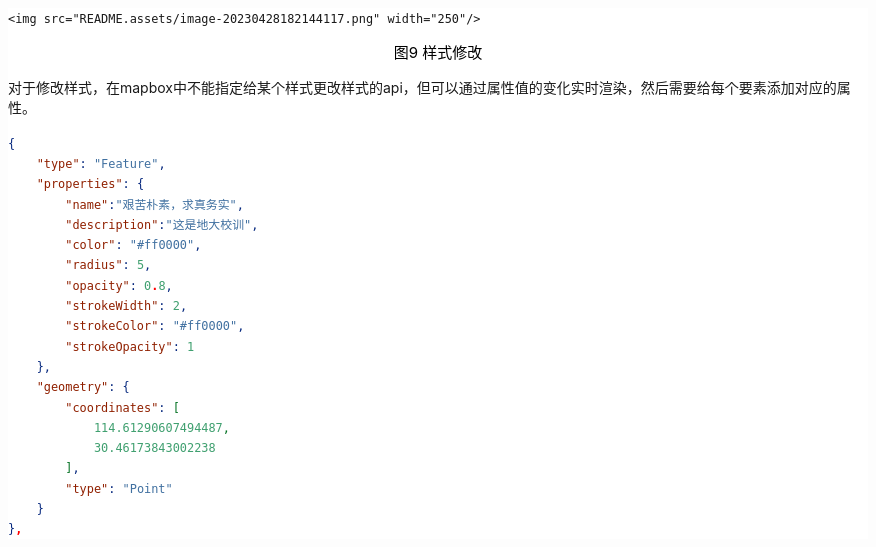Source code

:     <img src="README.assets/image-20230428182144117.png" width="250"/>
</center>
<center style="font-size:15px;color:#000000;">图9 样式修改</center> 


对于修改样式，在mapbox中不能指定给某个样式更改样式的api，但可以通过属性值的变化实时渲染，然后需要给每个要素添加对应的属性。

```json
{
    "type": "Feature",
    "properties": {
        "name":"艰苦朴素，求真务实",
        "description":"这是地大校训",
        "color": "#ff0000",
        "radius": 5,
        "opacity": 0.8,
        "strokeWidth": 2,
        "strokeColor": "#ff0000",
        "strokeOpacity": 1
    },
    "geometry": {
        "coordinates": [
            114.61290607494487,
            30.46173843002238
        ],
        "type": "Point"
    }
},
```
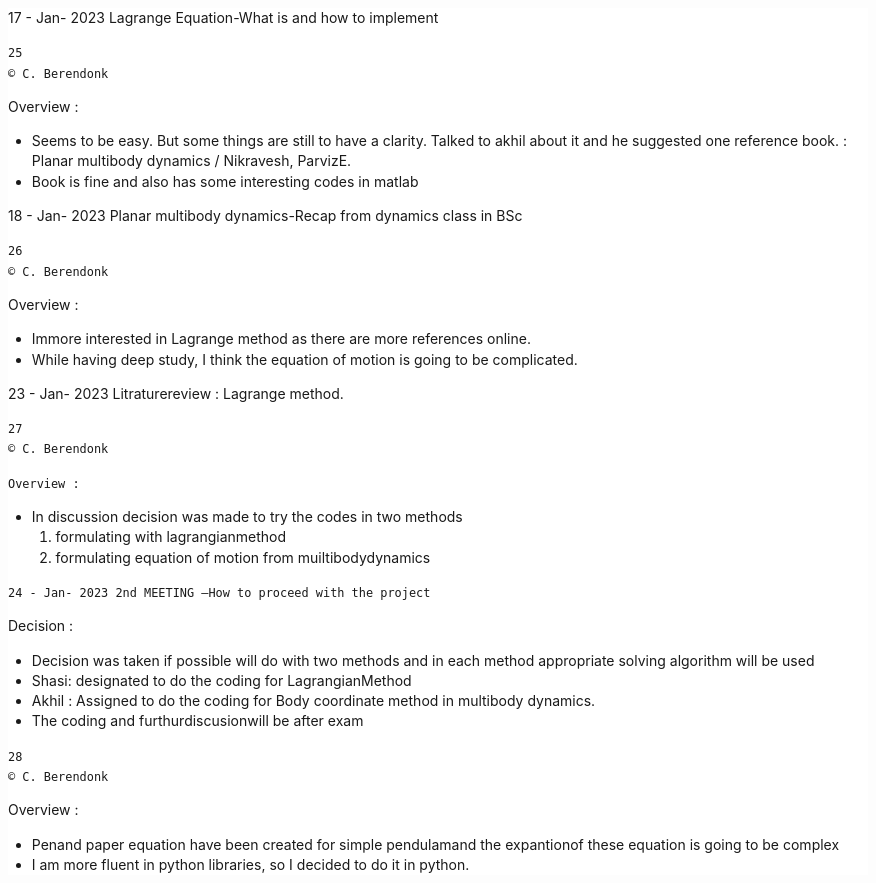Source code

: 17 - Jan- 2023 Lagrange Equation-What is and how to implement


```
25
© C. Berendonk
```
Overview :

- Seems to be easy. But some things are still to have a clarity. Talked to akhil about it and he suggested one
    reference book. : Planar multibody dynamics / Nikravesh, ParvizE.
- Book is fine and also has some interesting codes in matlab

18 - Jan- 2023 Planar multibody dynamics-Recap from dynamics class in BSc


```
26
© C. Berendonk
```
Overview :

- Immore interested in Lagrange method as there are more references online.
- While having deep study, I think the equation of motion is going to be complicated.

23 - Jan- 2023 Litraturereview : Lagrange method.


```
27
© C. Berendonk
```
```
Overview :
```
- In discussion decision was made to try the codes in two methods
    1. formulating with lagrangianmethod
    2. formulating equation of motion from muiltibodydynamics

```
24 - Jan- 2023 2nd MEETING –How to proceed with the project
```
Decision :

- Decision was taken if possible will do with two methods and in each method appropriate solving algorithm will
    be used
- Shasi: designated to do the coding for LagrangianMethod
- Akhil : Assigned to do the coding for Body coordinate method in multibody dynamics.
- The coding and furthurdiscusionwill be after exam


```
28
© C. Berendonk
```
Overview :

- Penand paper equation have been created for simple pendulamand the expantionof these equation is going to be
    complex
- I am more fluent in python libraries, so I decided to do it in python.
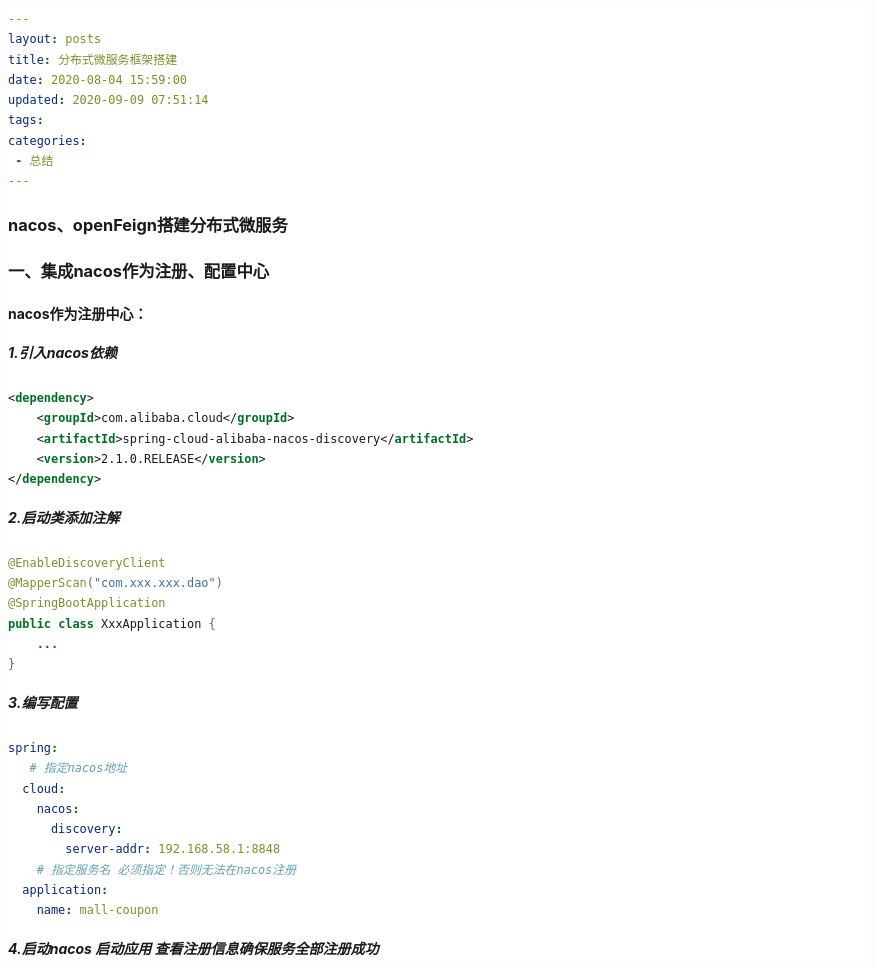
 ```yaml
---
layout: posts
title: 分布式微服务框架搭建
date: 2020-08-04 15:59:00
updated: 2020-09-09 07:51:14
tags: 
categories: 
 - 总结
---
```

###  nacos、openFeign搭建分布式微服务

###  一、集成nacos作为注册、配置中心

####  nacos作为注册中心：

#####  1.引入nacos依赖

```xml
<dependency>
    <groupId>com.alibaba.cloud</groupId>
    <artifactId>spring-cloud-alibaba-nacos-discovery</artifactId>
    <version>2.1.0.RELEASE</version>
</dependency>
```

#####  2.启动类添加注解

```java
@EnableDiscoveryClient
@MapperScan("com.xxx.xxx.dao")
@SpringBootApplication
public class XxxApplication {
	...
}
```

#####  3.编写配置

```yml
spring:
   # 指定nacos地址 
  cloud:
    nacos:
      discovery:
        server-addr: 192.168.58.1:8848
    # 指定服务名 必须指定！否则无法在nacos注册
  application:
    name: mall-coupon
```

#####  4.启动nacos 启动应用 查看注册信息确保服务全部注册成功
..............................
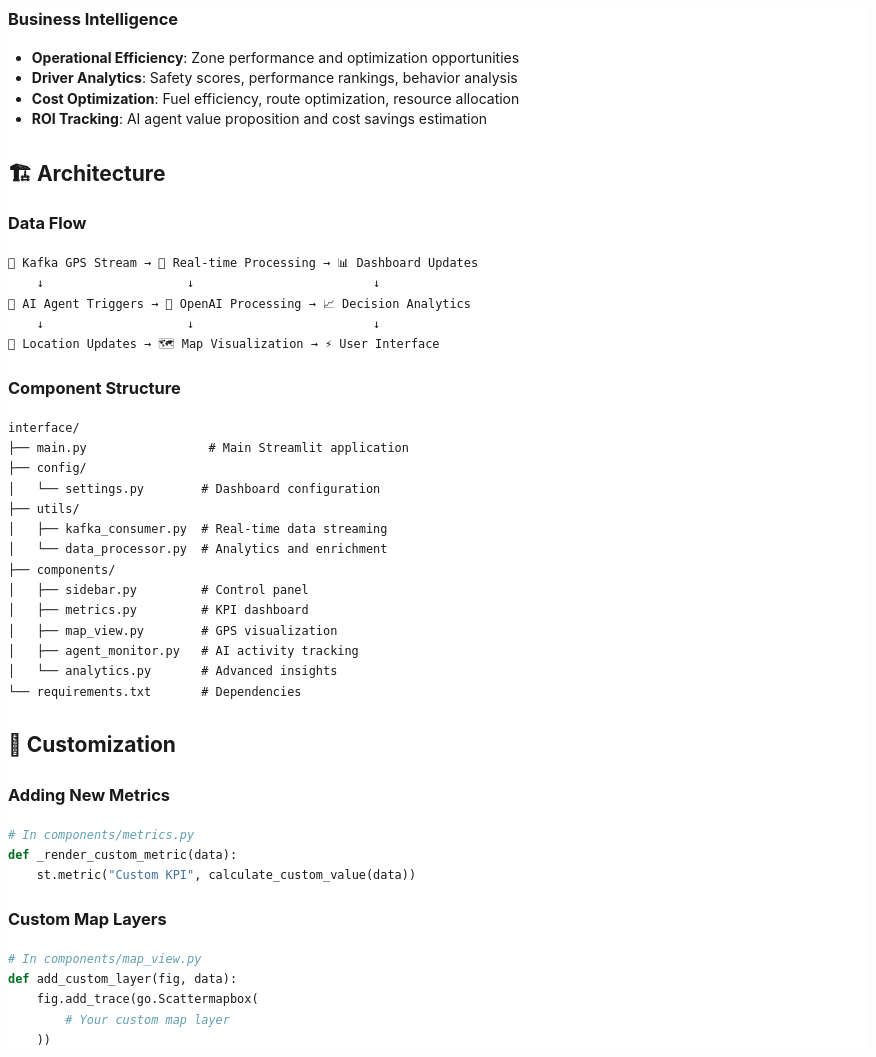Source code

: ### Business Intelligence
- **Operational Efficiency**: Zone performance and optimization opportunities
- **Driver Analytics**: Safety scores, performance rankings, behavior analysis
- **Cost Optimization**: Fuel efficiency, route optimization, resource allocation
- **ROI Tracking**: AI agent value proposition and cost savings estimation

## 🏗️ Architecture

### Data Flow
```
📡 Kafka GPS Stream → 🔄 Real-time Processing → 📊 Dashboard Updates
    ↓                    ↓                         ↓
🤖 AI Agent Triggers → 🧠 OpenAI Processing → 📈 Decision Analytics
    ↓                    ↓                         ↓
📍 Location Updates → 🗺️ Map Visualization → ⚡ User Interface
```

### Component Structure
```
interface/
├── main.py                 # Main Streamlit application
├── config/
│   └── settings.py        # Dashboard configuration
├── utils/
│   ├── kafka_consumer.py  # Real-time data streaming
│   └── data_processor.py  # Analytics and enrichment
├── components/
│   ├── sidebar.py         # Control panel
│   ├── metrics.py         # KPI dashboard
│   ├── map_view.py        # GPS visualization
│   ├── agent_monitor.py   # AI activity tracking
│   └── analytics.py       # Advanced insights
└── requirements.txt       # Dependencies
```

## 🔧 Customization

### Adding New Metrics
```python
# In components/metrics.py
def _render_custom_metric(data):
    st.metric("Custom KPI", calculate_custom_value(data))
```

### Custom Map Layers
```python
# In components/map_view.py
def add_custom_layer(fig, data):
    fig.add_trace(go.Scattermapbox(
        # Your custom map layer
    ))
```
..............................
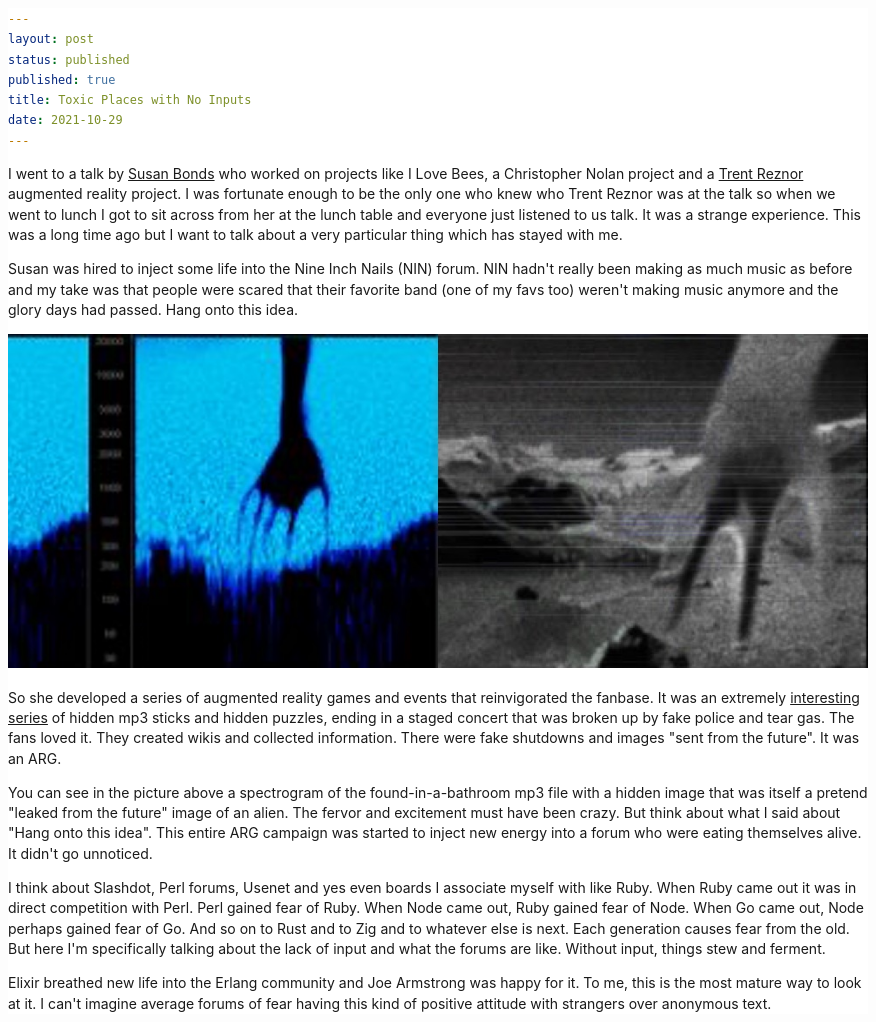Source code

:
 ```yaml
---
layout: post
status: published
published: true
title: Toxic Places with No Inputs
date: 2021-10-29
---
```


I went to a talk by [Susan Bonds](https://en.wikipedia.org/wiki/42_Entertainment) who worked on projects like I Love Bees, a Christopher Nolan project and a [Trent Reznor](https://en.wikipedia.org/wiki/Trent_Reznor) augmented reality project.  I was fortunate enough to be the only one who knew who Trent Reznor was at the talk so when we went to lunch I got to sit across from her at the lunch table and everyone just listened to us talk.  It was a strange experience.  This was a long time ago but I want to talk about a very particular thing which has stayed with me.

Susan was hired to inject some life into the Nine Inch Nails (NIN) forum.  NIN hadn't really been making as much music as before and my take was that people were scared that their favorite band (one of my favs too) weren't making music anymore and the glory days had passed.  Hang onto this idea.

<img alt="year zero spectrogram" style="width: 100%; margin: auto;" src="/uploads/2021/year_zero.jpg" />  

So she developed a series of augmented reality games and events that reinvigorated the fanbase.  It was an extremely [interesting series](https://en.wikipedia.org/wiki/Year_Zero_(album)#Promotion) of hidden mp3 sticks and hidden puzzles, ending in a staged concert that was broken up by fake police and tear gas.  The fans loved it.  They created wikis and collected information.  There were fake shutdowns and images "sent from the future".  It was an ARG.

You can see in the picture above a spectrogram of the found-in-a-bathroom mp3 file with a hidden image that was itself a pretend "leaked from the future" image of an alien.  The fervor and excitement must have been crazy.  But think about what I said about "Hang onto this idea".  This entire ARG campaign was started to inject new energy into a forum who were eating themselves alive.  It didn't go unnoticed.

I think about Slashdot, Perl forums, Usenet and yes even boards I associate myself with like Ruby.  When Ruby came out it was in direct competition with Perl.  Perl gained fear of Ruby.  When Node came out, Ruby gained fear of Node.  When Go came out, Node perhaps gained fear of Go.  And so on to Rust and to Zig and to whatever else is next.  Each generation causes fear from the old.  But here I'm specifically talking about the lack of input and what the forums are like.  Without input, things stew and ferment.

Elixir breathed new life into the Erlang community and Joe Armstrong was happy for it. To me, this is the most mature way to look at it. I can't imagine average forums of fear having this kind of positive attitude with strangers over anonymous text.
..............................
» **EXERCISE AIM**: For each line of the material that includes the word "alibaba", make a copy.

» **RESPONSE**:
    <groupId>com.alibaba.cloud</groupId>
    <artifactId>spring-cloud-alibaba-nacos-discovery</artifactId>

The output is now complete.